Pour le Qatar, il faudrait « plusieurs semaines, voire plusieurs mois » pour que ses exportations d'énergie reviennent à la normale
Réaction en chaîne. Après la fermeture du détroit d’Ormuz, le ministre qatari de l’Énergie, Saad al-Kaabi, a affirmé auprès du Financial Times qu’il faudrait « plusieurs semaines, voire plusieurs mois » pour que les exportations d’énergie reviennent à la normale, ce même si la guerre illégale lancée par les États-Unis et Israël contre l’Iran prenait fin immédiatement.
Cette déclaration intervient à la suite d’une attaque iranienne par drone contre la plus grande usine de gaz naturel liquéfié (GNL) du pays, entraînant l’arrêt des exportations de GNL du Qatar – deuxième producteur mondial – pour cas de force majeure. Cela signifie qu’une entreprise est libérée de ses obligations contractuelles en cas de circonstances extraordinaires indépendantes de sa volonté.
Saad al-Kaabi a averti que la situation au Moyen-Orient pourrait « faire chuter les économies mondiales ». « Le prix de l’énergie va augmenter pour tout le monde. Il y aura des pénuries de certains produits et une réaction en chaîne se produira dans les usines qui ne pourront plus approvisionner leurs clients », a-t-il ajouté.
Le GNL qatari ne représente qu’environ 10 % de l’approvisionnement européen. Mais cette perte pourrait s’avérer critique pour le continent, car les acheteurs asiatiques, beaucoup plus dépendants du Qatar, surenchérissent sur les Européens pour tout le gaz disponible sur le marché.
Les Etats-Unis autorisent l'Inde à se fournir en pétrole russe pendant un mois
La fermeture du détroit d’Ormuz et l’augmentation des prix de l’énergie révèlent à quel point les alliances et partenariats commerciaux entre pays sont mouvants.

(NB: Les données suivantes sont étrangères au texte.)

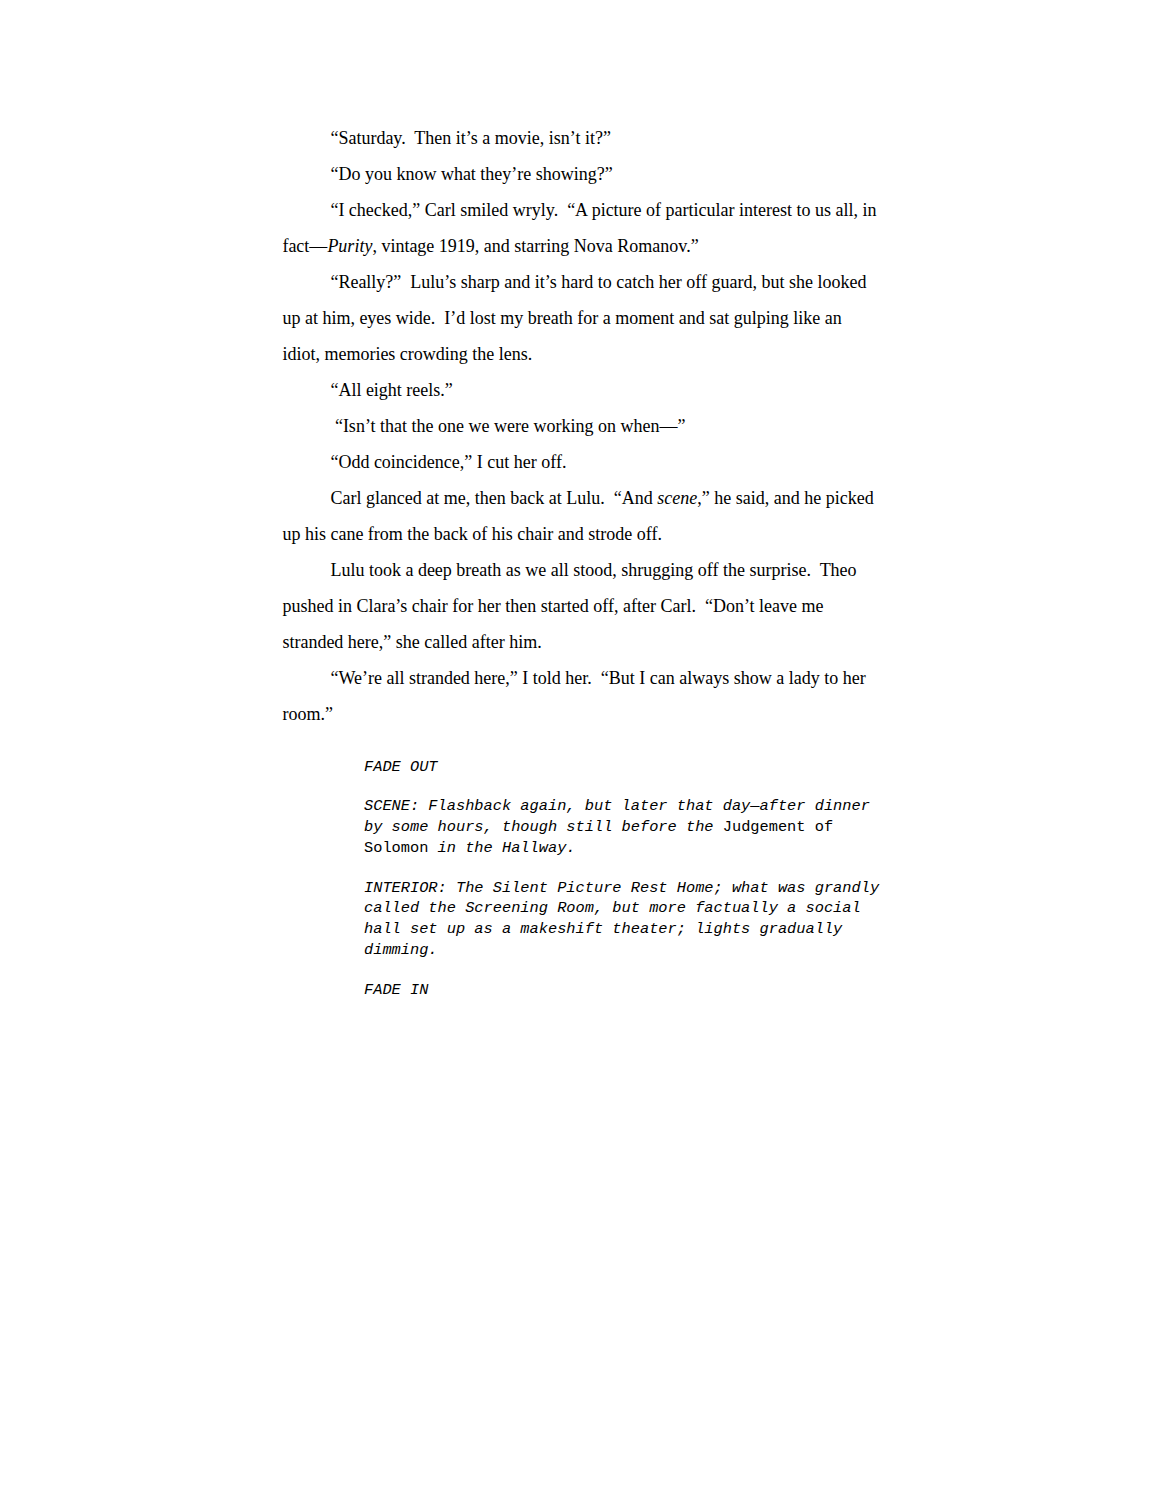“Saturday. Then it’s a movie, isn’t it?”
“Do you know what they’re showing?”
“I checked,” Carl smiled wryly. “A picture of particular interest to us all, in fact—Purity, vintage 1919, and starring Nova Romanov.”
“Really?” Lulu’s sharp and it’s hard to catch her off guard, but she looked up at him, eyes wide. I’d lost my breath for a moment and sat gulping like an idiot, memories crowding the lens.
“All eight reels.”
“Isn’t that the one we were working on when—”
“Odd coincidence,” I cut her off.
Carl glanced at me, then back at Lulu. “And scene,” he said, and he picked up his cane from the back of his chair and strode off.
Lulu took a deep breath as we all stood, shrugging off the surprise. Theo pushed in Clara’s chair for her then started off, after Carl. “Don’t leave me stranded here,” she called after him.
“We’re all stranded here,” I told her. “But I can always show a lady to her room.”
FADE OUT
SCENE: Flashback again, but later that day—after dinner by some hours, though still before the Judgement of Solomon in the Hallway.
INTERIOR: The Silent Picture Rest Home; what was grandly called the Screening Room, but more factually a social hall set up as a makeshift theater; lights gradually dimming.
FADE IN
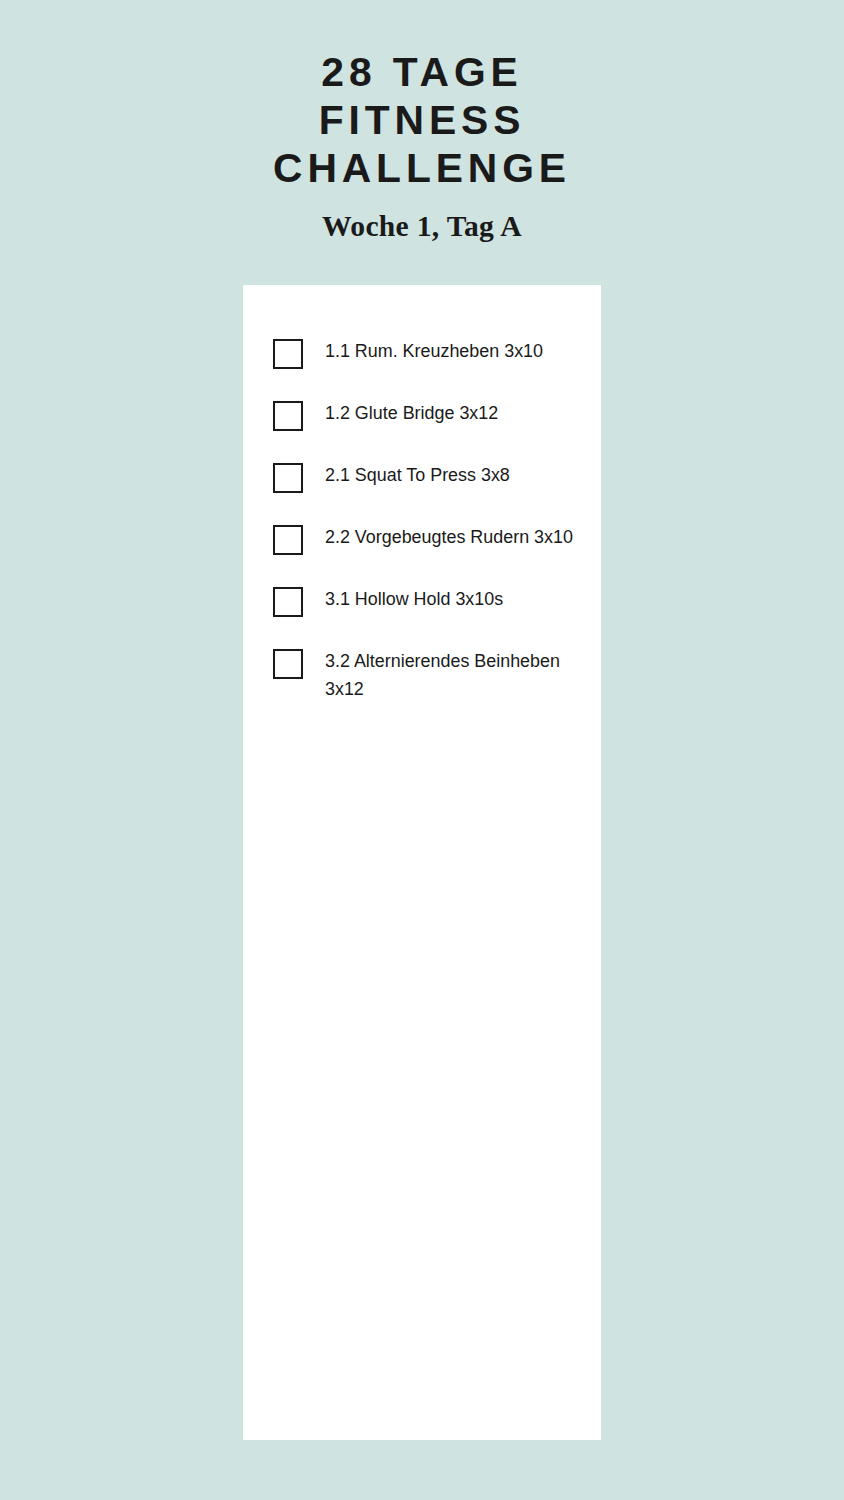28 Tage
Fitness
Challenge
Woche 1, Tag A
1.1 Rum. Kreuzheben 3x10
1.2 Glute Bridge 3x12
2.1 Squat To Press 3x8
2.2 Vorgebeugtes Rudern 3x10
3.1 Hollow Hold 3x10s
3.2 Alternierendes Beinheben 3x12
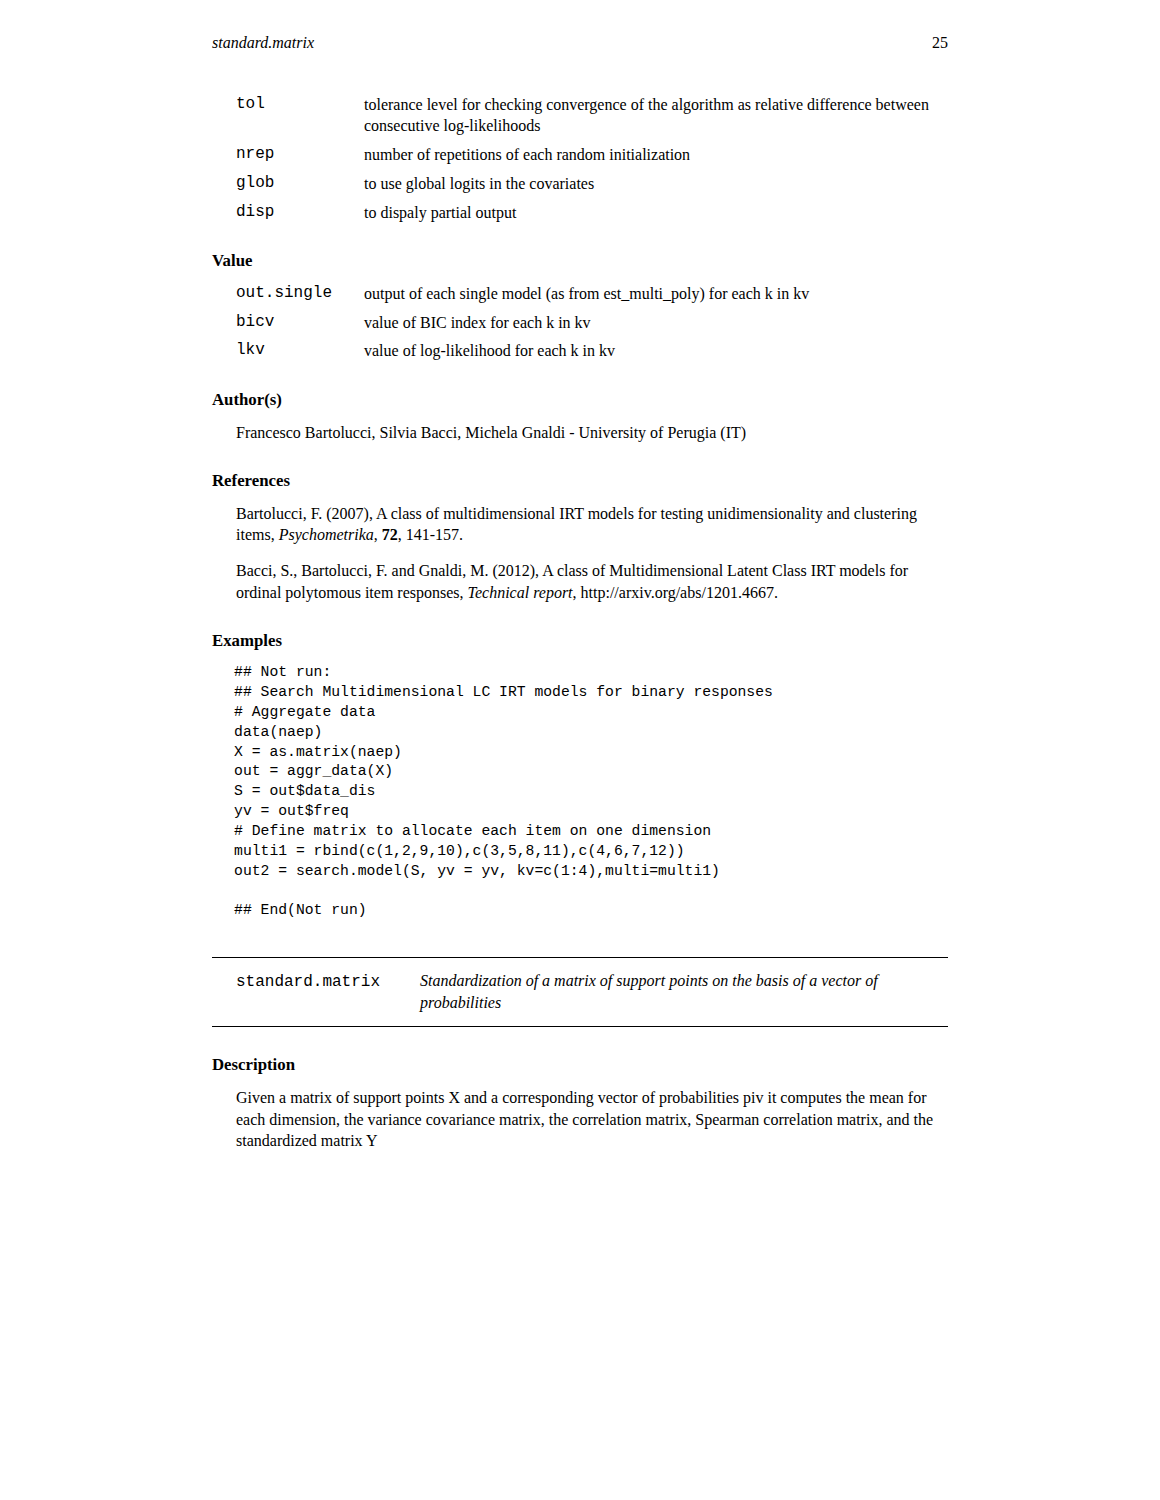standard.matrix 25
tol
tolerance level for checking convergence of the algorithm as relative difference between consecutive log-likelihoods
nrep
number of repetitions of each random initialization
glob
to use global logits in the covariates
disp
to dispaly partial output
Value
out.single
output of each single model (as from est_multi_poly) for each k in kv
bicv
value of BIC index for each k in kv
lkv
value of log-likelihood for each k in kv
Author(s)
Francesco Bartolucci, Silvia Bacci, Michela Gnaldi - University of Perugia (IT)
References
Bartolucci, F. (2007), A class of multidimensional IRT models for testing unidimensionality and clustering items, Psychometrika, 72, 141-157.
Bacci, S., Bartolucci, F. and Gnaldi, M. (2012), A class of Multidimensional Latent Class IRT models for ordinal polytomous item responses, Technical report, http://arxiv.org/abs/1201.4667.
Examples
## Not run: 
## Search Multidimensional LC IRT models for binary responses
# Aggregate data
data(naep)
X = as.matrix(naep)
out = aggr_data(X)
S = out$data_dis
yv = out$freq
# Define matrix to allocate each item on one dimension
multi1 = rbind(c(1,2,9,10),c(3,5,8,11),c(4,6,7,12))
out2 = search.model(S, yv = yv, kv=c(1:4),multi=multi1)

## End(Not run)
standard.matrix Standardization of a matrix of support points on the basis of a vector of probabilities
Description
Given a matrix of support points X and a corresponding vector of probabilities piv it computes the mean for each dimension, the variance covariance matrix, the correlation matrix, Spearman correlation matrix, and the standardized matrix Y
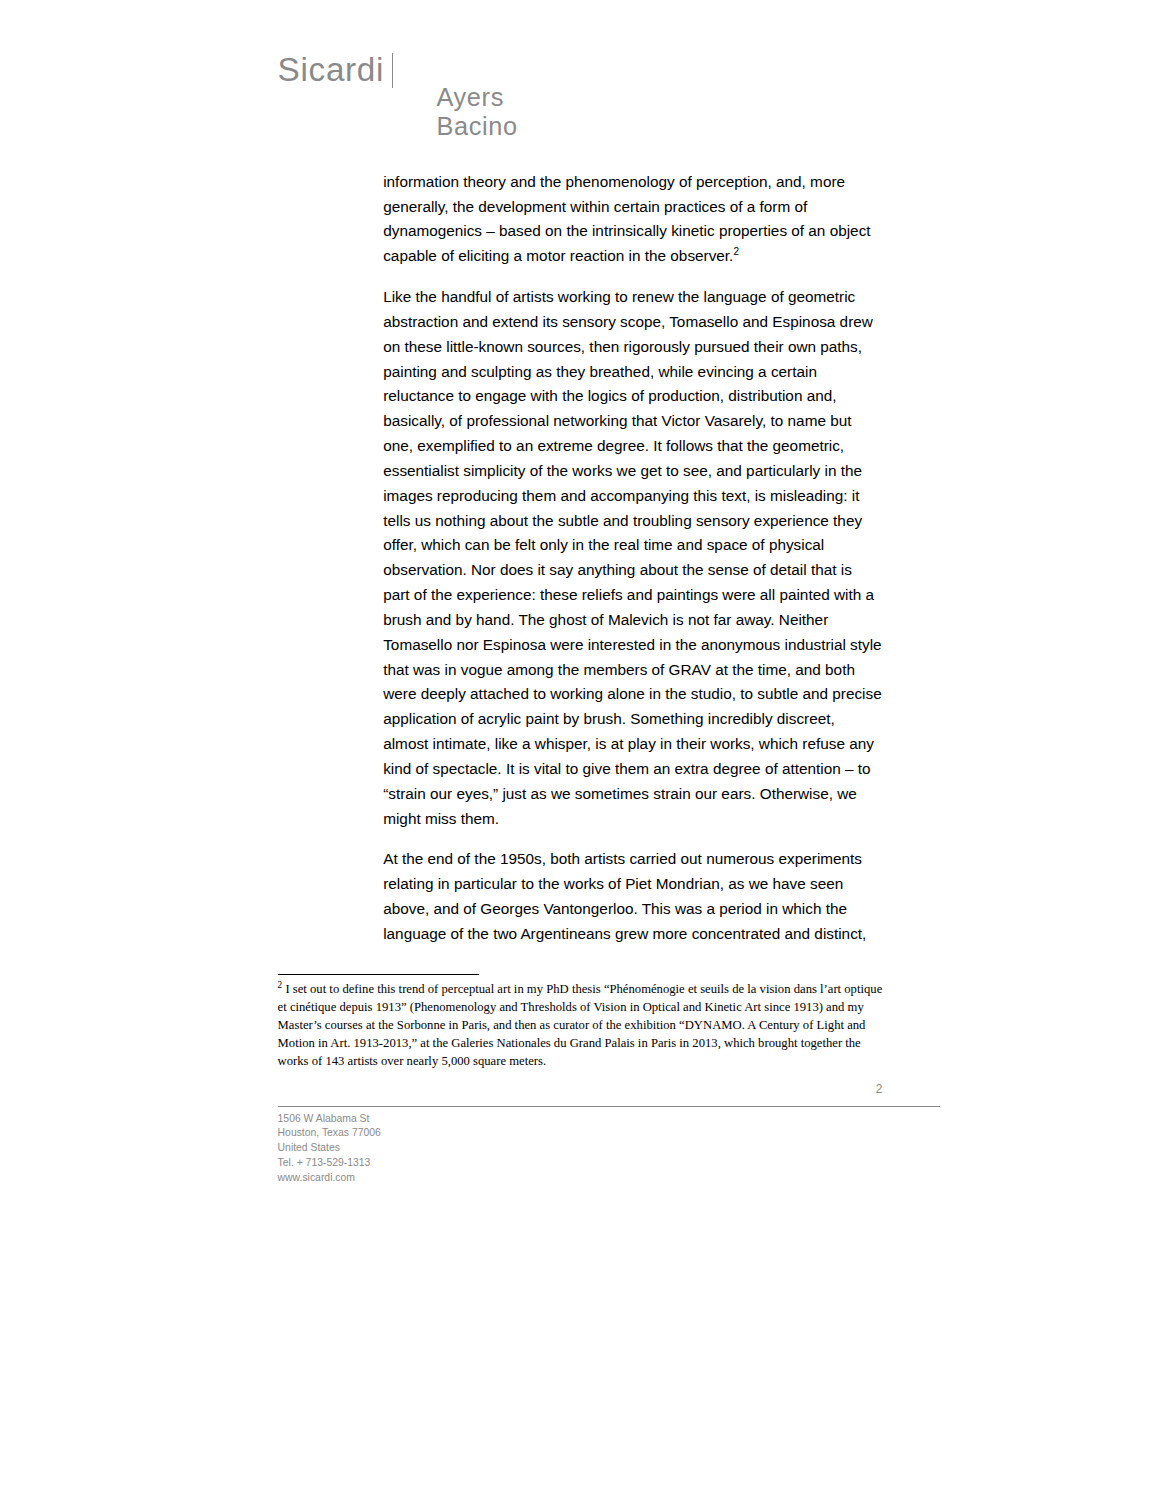Sicardi
Ayers
Bacino
information theory and the phenomenology of perception, and, more generally, the development within certain practices of a form of dynamogenics – based on the intrinsically kinetic properties of an object capable of eliciting a motor reaction in the observer.2
Like the handful of artists working to renew the language of geometric abstraction and extend its sensory scope, Tomasello and Espinosa drew on these little-known sources, then rigorously pursued their own paths, painting and sculpting as they breathed, while evincing a certain reluctance to engage with the logics of production, distribution and, basically, of professional networking that Victor Vasarely, to name but one, exemplified to an extreme degree. It follows that the geometric, essentialist simplicity of the works we get to see, and particularly in the images reproducing them and accompanying this text, is misleading: it tells us nothing about the subtle and troubling sensory experience they offer, which can be felt only in the real time and space of physical observation. Nor does it say anything about the sense of detail that is part of the experience: these reliefs and paintings were all painted with a brush and by hand. The ghost of Malevich is not far away. Neither Tomasello nor Espinosa were interested in the anonymous industrial style that was in vogue among the members of GRAV at the time, and both were deeply attached to working alone in the studio, to subtle and precise application of acrylic paint by brush. Something incredibly discreet, almost intimate, like a whisper, is at play in their works, which refuse any kind of spectacle. It is vital to give them an extra degree of attention – to “strain our eyes,” just as we sometimes strain our ears. Otherwise, we might miss them.
At the end of the 1950s, both artists carried out numerous experiments relating in particular to the works of Piet Mondrian, as we have seen above, and of Georges Vantongerloo. This was a period in which the language of the two Argentineans grew more concentrated and distinct,
2 I set out to define this trend of perceptual art in my PhD thesis “Phénoménogie et seuils de la vision dans l’art optique et cinétique depuis 1913” (Phenomenology and Thresholds of Vision in Optical and Kinetic Art since 1913) and my Master’s courses at the Sorbonne in Paris, and then as curator of the exhibition “DYNAMO. A Century of Light and Motion in Art. 1913-2013,” at the Galeries Nationales du Grand Palais in Paris in 2013, which brought together the works of 143 artists over nearly 5,000 square meters.
2
1506 W Alabama St
Houston, Texas 77006
United States
Tel. + 713-529-1313
www.sicardi.com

Longtemps opposée à cette idée, l’administration Trump a finit par autoriser l’Inde à reprendre les livraisons de pétrole russe sous sanction, ce pour une durée d’un mois. Pour New Delhi, la situation urge puisque, comme l’a indiqué le ministère du Pétrole indien en début de semaine, les stocks d’or noir du pays seront épuisés dans deux semaines.
« Afin de garantir la continuité de l’approvisionnement du marché mondial en pétrole, le Trésor américain accorde une dérogation temporaire de 30 jours aux raffineurs indiens pour leur permettre d’acheter du pétrole russe, a confirmé ce vendredi le secrétaire états-unien au Trésor, Scott Bessent, sur X. Cette mesure transitoire permettra d’atténuer les pressions exercées par la tentative de l’Iran de prendre en otage le marché énergétique mondial. »
Washington prétend que cette dérogation, en vigueur jusqu’au 3 avril, n’apportera pas de bénéfice supplémentaire majeur à Moscou, puisqu’elle ne concerne que les transactions s’agissant du pétrole déjà bloqué en mer. L’objectif qui en découle est de ménager New Delhi à court terme en espérant qu’elle augmente ses achats de pétrole états-unien à long terme. Pour l’heure, rien n’est moins sûr.